In the description herein, references to the description of the term "one embodiment," "some embodiments," "an example," "a specific example," or "some examples," etc., mean that a particular feature, structure, material, or characteristic described in connection with the embodiment or example is included in at least one embodiment or example of the invention. In this specification, the schematic representations of the terms used above do not necessarily refer to the same embodiment or example. Furthermore, the particular features, structures, materials, or characteristics described may be combined in any suitable manner in any one or more embodiments or examples.

The above-mentioned embodiments only express the embodiments of the present invention, and the description thereof is more specific and detailed, but not construed as limiting the scope of the present invention. It should be noted that, for those skilled in the art, without departing from the spirit of the present invention, several variations and modifications can be made, which are within the scope of the present invention. Therefore, the protection scope of the present invention should be subject to the appended claims.

Claims

1. A switching apparatus based on a two-station operation, for a robot to move between two stations, the robot including a robot main body and a robot holder connected to the robot main body, wherein the switching apparatus includes a controller and a driving apparatus, the driving apparatus includes:

the base is arranged between the two stations;

a displacement sensor for detecting a position of the robot;

2. The switching device according to claim 1, wherein the locking device comprises a locking cylinder and a baffle fixed on the base, and a rotating arm connected with the locking cylinder, one end of the rotating arm is fixedly connected with an output shaft of the locking cylinder, the other end of the rotating arm is connected with a stop block, the baffle is located on one side of the locking cylinder, the baffle faces one side of the rotating arm and is fixedly provided with a stop block, when the locking cylinder is closed, the rotating arm rotates and drives the stop block to be close to the stop block to lock the robot fixing seat, and when the locking cylinder is opened, the rotating arm rotates and drives the stop block to be away from the stop block to loosen the robot fixing seat.
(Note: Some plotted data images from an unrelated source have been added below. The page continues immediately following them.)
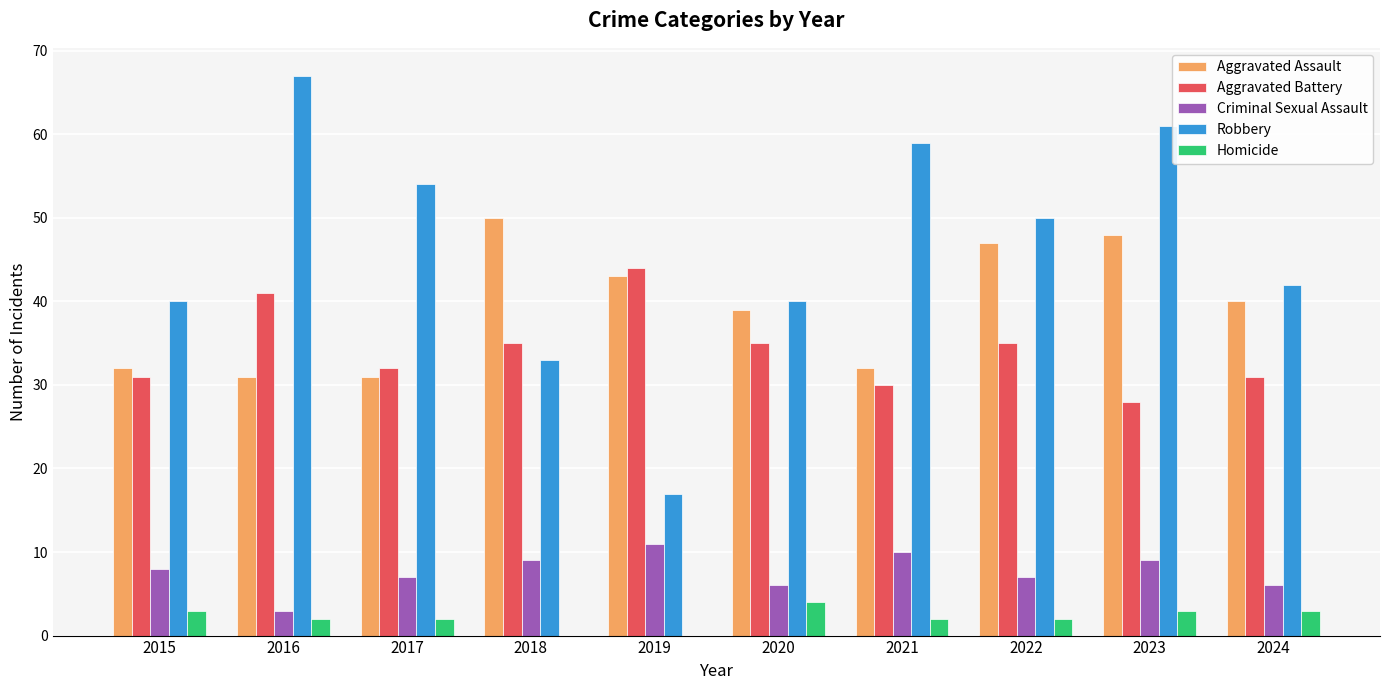

Reading left to right, extract all data points from this chart.

Aggravated Assault: 32	31	31	50	43	39	32	47	48	40
Aggravated Battery: 31	41	32	35	44	35	30	35	28	31
Criminal Sexual Assault: 8	3	7	9	11	6	10	7	9	6
Robbery: 40	67	54	33	17	40	59	50	61	42
Homicide: 3	2	2	0	0	4	2	2	3	3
3. The switching device according to claim 2, wherein the locking device further comprises a solenoid valve connected to the driving cylinder, the solenoid valve being electrically connected to the controller, the solenoid valve being configured to receive the control signal and control the locking cylinder to open and close.

4. The switching device according to claim 2, wherein when the driving cylinder is in a closed state, a gap is formed between the stopper and the limiting block, and a clamping plate is fixedly arranged at the bottom of the robot fixing seat and is matched with the gap.
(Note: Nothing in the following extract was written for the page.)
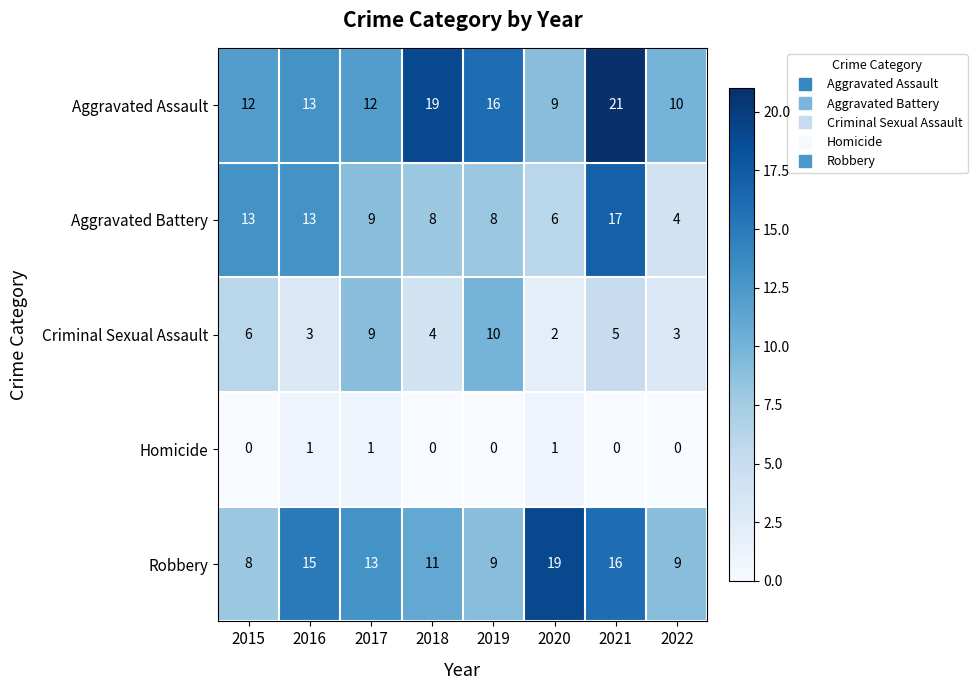

Count the Criminal Sexual Assault values in the range 3 to 9.

6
5. The switching device according to claim 2, wherein the rotating arm includes a fixing portion and a connecting portion having one end connected to the fixing portion, the other end of the connecting portion is connected to the limiting block, and the fixing portion is connected to the output shaft of the locking cylinder through a rotating shaft.

6. The switching device of claim 5, wherein the fixed portion is perpendicularly connected to the connecting portion.
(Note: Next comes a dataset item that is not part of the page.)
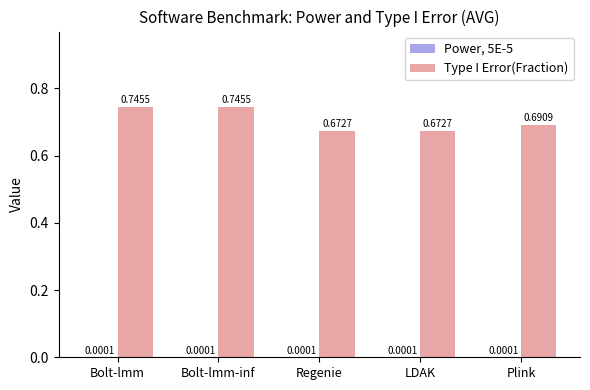

Which series has the largest total across all categories?

Type I Error(Fraction)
7. The switching device according to claim 2, wherein one of said displacement sensors is provided at each of both ends of said base, and said displacement sensor is fixed to said baffle.

8. The switching apparatus according to claim 1, wherein buffers are respectively fixed to both ends of the guide rail.

9. The switching device according to claim 1, wherein the switching device further comprises a rail, two driving devices and two robot holders are disposed respectively on two sides of the rail, and the robot main body is slidably coupled to the rail.